Sournoisement découragés par l’évaluation, les protocoles, les méthodes informatiques d’autocontrôle et la logique mercantiliste des actuels modes de gestion hospitalière, les praticiens en psychiatrie se trouvent souvent atteints dans leur désir. À l’occasion, ladite gestion promeut des projets et des activités de toutes sortes, autant de tentatives de réanimer un désir émoussé, tout en le détournant de la clinique, de sa compréhension et de son élaboration. Essaient-ils de compenser, par cette excitation, une espèce de triste destin touchant au cœur de la pratique ? Dans tous les cas, ces distractions sont loin d’être efficaces pour traiter ce que la clinique a d’impossible à supporter.
Dans cette conjoncture, les présentations de malades1 se sont avérées être un véritable lieu de résistance. Tel qu’il se pratique dans nos Sections cliniques du Champ freudien, ce dispositif de la psychiatrie classique renouvelé par Lacan opère comme la caisse de résonance d’une parole singulière, parole susceptible d’enseigner un public. C’est dans le contexte actuel que se révèle particulièrement son effet vivifiant sur ceux qui travaillent dans les services mêmes : son effet de réveil du désir pour la pratique, de renouvellement du goût pour la clinique. Face à la tristesse de ne rien vouloir savoir, nous voilà remis sur la piste du gay sçavoir. Là où notre pratique et la clinique reprennent la valeur d’une énigme jamais tout à fait déchiffrée, mais toujours passionnante. Un savoir jamais acquis, à reconquérir à chaque fois, un savoir toujours nouveau.

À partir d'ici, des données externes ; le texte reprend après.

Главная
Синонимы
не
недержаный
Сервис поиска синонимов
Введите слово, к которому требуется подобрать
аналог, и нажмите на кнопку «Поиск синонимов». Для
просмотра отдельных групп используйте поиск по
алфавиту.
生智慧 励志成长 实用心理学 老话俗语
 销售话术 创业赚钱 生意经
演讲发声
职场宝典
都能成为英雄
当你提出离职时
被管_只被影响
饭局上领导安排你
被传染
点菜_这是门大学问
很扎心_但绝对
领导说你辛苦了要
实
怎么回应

Dans ce numéro de l’Hebdo-Blog, nous abordons justement cet aspect vivifiant de la présentation clinique sur les équipes et les praticiens hospitaliers. À quoi ça tient ? Quels sont ses leviers ? Comment ça se joue dans la singularité de chaque service ?

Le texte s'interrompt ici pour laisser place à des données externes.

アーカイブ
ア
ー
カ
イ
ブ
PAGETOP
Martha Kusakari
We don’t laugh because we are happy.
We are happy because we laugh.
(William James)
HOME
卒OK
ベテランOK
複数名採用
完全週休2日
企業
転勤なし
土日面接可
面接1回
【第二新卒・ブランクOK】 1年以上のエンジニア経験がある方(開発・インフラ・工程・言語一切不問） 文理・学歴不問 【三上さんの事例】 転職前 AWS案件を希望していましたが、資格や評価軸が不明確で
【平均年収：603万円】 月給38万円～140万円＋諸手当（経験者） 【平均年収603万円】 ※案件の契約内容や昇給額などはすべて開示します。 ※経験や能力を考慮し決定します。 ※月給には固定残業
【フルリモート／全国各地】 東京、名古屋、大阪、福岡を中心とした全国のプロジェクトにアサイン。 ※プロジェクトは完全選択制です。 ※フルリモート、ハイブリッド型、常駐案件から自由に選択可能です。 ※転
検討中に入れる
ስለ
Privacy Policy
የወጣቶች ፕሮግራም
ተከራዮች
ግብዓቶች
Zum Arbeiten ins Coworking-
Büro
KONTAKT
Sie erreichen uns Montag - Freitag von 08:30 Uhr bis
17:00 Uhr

Reprenons, pour terminer ce propos, la référence de Lacan à Mallarmé2 qu’Éric Laurent évoque dans l’entretien que vous découvrirez dans ce numéro : ce dont il est question dans nos présentations, ce sont des pièces de monnaie. À ces jetons effacés qui circulent en silence entre nous et nos patients dans les services de psychiatrie, les présentations cliniques donnent la chance de révéler le message qu’ils recèlent, de retrouver leur éclat et de nous faire prendre la mesure de leur véritable valeur.
Bonne lecture !
Adriana Campos
[1] Les « présentations de malades » ou « présentations cliniques » sont des entretiens uniques entre un psychanalyste et un patient qui se réalisent au sein du service qui le prend en charge, ceci en présence d’un public en formation. Contrairement à leur utilisation par la psychiatrie classique, où il était question de montrer les symptômes psychopathologiques du malade, Lacan a transformé ce dispositif pour en faire un espace de témoignage, de transmission et d’enseignement du patient envers le public. Ces entretiens, où la parole du sujet est mise à l’honneur, s’avèrent d’une grande richesse pour ceux qui se laissent enseigner par ceux-ci et, souvent, en lui donnant l’occasion de revenir sur son histoire et de s’entendre, pour le patient lui-même.